Community and societal well-being and public health
Beyond the confines of the patient’s environment lies the wider world, and this wider world has an enormous effect on the health, and the mental health, of patients and their families. Poverty is associated with a litany of poor health outcomes. Pollution, whether air, water, food, noise, or any other, can kill. Cholera in London killed 616 people (1854) and smog in London caused about 4,000 premature deaths (1952). Even factors that do not kill can cause disease, harm function, and decrease quality of life. Lead poisoning was once widespread due to lead in paint and lead in gasoline but is now declining. It rarely kills but often harms, causing abdominal pain, anemia, confusion, headache, irritability, seizures, and long term brain damage. Large organizations such as government and major corporations typically act on this level.
The sovereign work of God
Bible-believing Christians are compelled to acknowledge the sovereign hand of God over all of the affairs of man. They are also commanded to understand the power of prayer to influence the work of God. Pastors, doctors, counselors, and other care givers must acknowledge these truths and use them in their patient’s/client’s life. The Lord will bless the efforts of all those who belong to Him, although He does not usually do so in the time or way that we expect (Romans 8:28, 2 Timothy 1:12). He will ensure that His perfect will is done in the lives of Christians, but we need to persist in faith, hope, and love. The Bible contains thousands of beautiful promises for those who know and love God, and counselors cannot fully succeed in their mission without believing and using them.

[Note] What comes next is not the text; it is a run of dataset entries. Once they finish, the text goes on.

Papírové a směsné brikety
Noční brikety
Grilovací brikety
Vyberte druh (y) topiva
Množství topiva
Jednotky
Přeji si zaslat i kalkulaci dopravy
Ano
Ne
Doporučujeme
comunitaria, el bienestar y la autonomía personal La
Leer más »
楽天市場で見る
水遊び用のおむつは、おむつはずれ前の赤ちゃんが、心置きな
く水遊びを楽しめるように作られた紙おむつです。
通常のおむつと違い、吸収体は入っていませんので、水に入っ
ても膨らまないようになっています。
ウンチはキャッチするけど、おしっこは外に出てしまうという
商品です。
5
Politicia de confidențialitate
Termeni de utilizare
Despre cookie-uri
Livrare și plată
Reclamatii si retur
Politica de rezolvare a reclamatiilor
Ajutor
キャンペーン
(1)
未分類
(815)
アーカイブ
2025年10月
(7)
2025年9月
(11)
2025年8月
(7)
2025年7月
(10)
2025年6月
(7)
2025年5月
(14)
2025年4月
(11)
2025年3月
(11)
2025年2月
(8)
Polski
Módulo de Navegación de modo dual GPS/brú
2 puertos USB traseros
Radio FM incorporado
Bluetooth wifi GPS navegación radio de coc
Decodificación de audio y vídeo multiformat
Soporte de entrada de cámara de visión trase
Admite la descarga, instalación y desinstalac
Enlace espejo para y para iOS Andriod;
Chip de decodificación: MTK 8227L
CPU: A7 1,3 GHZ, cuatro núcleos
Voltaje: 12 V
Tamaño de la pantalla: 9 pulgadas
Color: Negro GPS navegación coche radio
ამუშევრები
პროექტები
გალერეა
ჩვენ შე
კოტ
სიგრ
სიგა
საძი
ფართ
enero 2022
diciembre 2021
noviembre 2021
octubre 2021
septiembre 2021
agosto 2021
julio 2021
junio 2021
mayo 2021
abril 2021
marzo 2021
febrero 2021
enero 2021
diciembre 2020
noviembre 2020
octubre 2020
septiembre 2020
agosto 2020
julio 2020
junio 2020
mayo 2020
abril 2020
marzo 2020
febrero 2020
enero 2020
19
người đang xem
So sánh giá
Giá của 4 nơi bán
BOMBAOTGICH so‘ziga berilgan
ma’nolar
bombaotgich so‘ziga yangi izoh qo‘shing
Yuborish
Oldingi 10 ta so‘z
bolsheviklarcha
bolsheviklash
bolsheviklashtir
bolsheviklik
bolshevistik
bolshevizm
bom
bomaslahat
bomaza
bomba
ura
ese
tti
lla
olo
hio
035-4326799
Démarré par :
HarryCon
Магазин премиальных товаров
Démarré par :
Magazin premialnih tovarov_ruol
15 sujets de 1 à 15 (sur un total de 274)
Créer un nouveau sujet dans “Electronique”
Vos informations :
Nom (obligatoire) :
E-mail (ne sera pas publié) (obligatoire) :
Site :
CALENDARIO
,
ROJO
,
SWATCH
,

Life is hard, and medicine is hard. I could not do it without the strength of God. I pray for my staff and patients every day because I want, and need, to enlist the power of the Almighty on their behalf. The health and well-being of our patients and clients is so important, I do not know how caregivers could do otherwise. I strongly encourage all care givers to pray with and for their patients regularly.
People who deny Christ are still under the sovereignty of God. Muslims believe in a sovereign lord of the universe, as do Orthodox Jews. Patients of other religions and secularists, agonists, and atheists will react in accordance with their own beliefs. Therapists will do likewise.
Conclusion – Putting it all together
The Context of Care and Recovery paradigm focuses attention on the entire milieu surrounding a patient and family. Consider an obese, elderly woman suffering from arthritis, depression and diabetes. Many people will be involved in her care:
- She will comply with instructions and actively participate in all aspects of her care.
- Her family will help her with medications, appointments, diet, exercise, sleep, and coordinating with professional caregivers and other stakeholders. Her close friends will assist the family in these efforts.
- Her pastor will preach and teach on health issues occasionally, provide pastoral care, and lead the church to support her and others like her.
- Her church administrator will help organize elder transportation and an immunization fair to help keep her from getting the flu.
- Her employer will arrange her schedule to accommodate appointments and provide an employee assistance program to optimize her support at work.
- Her community pool offers a water aerobics and workout class that will help her move better, lose weight, and have better blood sugar control.
- Companies will support health in their employees, workplaces, and communities.
- Local, state, and federal government will help ensure a safe and healthful environment.
By helping coordinate the environment and all of its players, the patient, the family, the church, and all involved will benefit.
 Doug Saunders, Arrival City – How the Largest Migration in History is Reshaping Our World, Pantheon Books, New York, 2010, 282.